When timings are required, I use the stopwatch part of a multi-function timer and enter the times into a pop-up calculator. The result of the calculation is recorded in the spreadsheet. All of this is facilitated by the ease of transferring data between applications. There is a multi-level Clipboard, which can store several entries — combine this with the touch-screen, drag-and-drop text movement and convenient “pop-up” applications, and it makes operations very easy.

A Datebook alarm alerts me that it is time for the end-of-day meeting. When I meet with the mill’s process engineer, technical manager and mill superintendent, we review the day’s results. I have analyzed the data and present a summary of the effects of our changes. I have been able to track the effects through the mill and show the time-shifted impact. I show the full colour photos on my Prism by passing it around the table, as the screen is about 1/2 the size of a normal 4×6 photo. We consider the next phase of the work and I check flights for the dates they suggest. The Air Canada Timetable utility shows me the flight information and I use the ‘Add to DateBook’ function to transfer the data to my schedule. I also make a note to call the travel agent to actually book the flight.

When I return to my hotel room, I “sync” the data from my Prism to my laptop computer. It appears as an Excel spreadsheet and the report as a Word document. My normal notes appear in the Journal function in Lotus Notes. In a few minutes, I am able to combine them into a summary report, complete with data tables, graph and photos. This is emailed to the mill personnel, then I meet them for dinner. Before I leave for dinner, I stop the TimeTracker, which has been recording my time for this project. I can set up separate projects sorted by client. With this program, I can keep track of the time spent on various projects, whether the Prism is on or off, or even if I am using it for something else.

The next morning, the report will be waiting for them in their email inbox, and I will be on my flight home.
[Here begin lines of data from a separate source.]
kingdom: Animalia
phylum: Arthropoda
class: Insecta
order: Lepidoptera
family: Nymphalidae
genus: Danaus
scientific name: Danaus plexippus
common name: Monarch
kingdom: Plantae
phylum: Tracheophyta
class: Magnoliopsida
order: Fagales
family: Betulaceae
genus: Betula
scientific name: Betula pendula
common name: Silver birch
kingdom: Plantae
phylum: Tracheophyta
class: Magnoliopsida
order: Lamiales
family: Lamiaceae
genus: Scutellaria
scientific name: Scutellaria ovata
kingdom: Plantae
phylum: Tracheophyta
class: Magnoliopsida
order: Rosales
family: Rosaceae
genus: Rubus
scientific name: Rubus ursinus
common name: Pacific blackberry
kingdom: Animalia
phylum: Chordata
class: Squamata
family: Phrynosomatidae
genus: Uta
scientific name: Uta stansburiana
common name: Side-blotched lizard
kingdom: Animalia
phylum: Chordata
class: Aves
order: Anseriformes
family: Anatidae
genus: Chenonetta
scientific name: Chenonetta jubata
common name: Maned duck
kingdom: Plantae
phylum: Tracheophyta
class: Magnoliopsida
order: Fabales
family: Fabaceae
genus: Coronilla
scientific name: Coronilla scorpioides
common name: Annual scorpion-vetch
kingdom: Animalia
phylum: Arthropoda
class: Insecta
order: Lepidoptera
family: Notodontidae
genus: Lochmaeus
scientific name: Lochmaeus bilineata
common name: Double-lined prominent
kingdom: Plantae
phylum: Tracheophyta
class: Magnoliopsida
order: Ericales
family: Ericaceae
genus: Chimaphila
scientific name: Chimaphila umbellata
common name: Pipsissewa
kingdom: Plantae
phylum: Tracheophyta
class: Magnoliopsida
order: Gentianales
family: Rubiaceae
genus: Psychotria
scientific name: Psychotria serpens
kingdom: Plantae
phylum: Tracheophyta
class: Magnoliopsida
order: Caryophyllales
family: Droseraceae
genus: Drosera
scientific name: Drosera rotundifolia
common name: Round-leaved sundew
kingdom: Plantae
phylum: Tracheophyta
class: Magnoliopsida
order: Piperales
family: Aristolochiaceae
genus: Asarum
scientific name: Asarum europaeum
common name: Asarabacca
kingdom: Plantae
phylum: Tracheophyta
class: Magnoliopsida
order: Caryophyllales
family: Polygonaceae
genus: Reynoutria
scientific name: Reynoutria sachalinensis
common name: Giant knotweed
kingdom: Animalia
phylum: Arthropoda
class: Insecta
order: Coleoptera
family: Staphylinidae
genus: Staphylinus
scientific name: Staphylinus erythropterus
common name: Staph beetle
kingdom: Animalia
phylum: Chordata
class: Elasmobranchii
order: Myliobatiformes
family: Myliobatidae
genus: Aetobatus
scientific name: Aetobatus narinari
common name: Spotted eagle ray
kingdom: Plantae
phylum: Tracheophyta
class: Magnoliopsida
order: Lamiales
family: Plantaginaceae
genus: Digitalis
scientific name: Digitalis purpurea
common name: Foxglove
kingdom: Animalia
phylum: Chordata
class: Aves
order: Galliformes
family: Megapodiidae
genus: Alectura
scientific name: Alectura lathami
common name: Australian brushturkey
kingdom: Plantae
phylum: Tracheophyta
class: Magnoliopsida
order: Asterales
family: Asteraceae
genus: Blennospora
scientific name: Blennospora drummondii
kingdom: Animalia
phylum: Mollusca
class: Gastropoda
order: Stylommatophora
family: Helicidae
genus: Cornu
I use the time waiting in the airport to complete my expense report — the Expense function records the data. As it is so convenient, I usually enter expenses as they occur, but there are always some I miss. Back in the office, a macro (supplied with my Prism) will transfer this data into my company’s standard expense form in Excel. All I have to do is print it and sign it — and be sure not to lose the receipts! I read my email and type out a few replies — ready to transmit the next time I sync with my computer. Once I am all caught up, I call up the book I am currently reading. I usually keep a few books on the Prism, as I am a voracious reader and there are thousands of new and classic titles available.

I figure I have saved about one day and the mill has the data they need now, ready for immediate use rather than a week from now. The time saved was the “in-between time” that would otherwise have been wasted. As the Prism is pocket-sized and instant-on, I can use it almost anywhere to enter data, do a calculation, schedule an appointment or perform any of a multitude of special functions (there are over 10,000 programs available).

On my flight home, I am still wondering how I ever got along without my Prism.